The data:

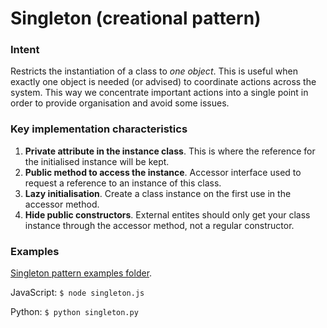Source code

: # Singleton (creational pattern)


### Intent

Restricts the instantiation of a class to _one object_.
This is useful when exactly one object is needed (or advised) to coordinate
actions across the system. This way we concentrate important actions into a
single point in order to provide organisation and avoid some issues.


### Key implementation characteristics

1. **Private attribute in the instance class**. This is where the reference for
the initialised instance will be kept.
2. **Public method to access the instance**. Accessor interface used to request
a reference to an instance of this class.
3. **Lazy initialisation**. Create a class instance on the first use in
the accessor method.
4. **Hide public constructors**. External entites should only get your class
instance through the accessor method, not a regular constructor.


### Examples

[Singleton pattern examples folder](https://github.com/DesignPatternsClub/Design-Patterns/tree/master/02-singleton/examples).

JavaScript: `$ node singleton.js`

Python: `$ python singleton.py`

* * *

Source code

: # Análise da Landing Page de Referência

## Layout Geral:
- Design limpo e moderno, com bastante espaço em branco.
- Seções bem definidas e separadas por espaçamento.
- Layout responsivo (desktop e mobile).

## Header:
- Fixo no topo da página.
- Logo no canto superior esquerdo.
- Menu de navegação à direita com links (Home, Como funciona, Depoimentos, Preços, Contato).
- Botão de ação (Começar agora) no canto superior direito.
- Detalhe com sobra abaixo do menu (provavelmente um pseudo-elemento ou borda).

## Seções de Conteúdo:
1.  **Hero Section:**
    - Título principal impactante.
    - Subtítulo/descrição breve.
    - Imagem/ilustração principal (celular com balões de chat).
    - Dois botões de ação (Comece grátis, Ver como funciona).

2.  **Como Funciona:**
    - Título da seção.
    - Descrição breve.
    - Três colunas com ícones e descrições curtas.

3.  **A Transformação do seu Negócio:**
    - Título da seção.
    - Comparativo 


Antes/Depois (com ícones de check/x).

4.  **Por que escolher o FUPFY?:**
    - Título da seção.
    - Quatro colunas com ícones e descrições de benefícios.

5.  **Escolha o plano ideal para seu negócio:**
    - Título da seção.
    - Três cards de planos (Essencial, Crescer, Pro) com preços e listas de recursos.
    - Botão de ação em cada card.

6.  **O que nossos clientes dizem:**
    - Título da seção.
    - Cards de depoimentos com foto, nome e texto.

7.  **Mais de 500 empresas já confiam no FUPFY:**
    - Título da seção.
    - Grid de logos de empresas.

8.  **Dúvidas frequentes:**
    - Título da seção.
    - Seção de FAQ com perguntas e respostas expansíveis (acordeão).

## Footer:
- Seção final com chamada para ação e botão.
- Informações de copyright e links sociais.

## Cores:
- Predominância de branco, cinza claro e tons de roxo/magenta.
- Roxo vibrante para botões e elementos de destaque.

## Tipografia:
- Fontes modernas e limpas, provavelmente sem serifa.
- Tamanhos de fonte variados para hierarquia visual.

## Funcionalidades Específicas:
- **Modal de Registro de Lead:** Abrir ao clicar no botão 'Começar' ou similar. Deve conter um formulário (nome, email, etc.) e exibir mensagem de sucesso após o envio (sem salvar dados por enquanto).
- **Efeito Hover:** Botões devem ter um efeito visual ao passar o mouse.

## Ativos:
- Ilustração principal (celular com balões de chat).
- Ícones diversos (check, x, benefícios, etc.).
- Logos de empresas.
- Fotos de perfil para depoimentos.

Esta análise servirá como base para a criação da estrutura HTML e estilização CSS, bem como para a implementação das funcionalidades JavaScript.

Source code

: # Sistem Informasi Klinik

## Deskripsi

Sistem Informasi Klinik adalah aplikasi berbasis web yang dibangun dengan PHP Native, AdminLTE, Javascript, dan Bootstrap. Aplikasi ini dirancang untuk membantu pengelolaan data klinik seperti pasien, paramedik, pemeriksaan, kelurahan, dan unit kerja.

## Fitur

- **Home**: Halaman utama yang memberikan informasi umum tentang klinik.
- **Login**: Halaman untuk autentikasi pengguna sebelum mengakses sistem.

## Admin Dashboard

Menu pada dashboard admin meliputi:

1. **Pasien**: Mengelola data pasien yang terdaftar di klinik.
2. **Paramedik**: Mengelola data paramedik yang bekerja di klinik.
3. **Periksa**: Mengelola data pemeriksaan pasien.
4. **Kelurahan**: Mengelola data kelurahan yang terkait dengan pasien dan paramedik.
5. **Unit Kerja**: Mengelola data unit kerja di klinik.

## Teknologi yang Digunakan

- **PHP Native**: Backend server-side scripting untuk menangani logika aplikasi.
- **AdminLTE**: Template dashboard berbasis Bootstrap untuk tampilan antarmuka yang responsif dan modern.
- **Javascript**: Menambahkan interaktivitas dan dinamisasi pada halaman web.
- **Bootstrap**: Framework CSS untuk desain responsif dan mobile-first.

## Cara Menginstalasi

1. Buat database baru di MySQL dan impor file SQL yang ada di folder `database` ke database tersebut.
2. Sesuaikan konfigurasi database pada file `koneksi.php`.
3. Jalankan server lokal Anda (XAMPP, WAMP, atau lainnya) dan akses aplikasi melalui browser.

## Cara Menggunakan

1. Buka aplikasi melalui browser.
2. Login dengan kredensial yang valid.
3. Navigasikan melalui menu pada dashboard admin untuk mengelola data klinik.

What is expected:
Using the listing above, tally how many lines include the word "dengan". Write only the number.

Answer space:
3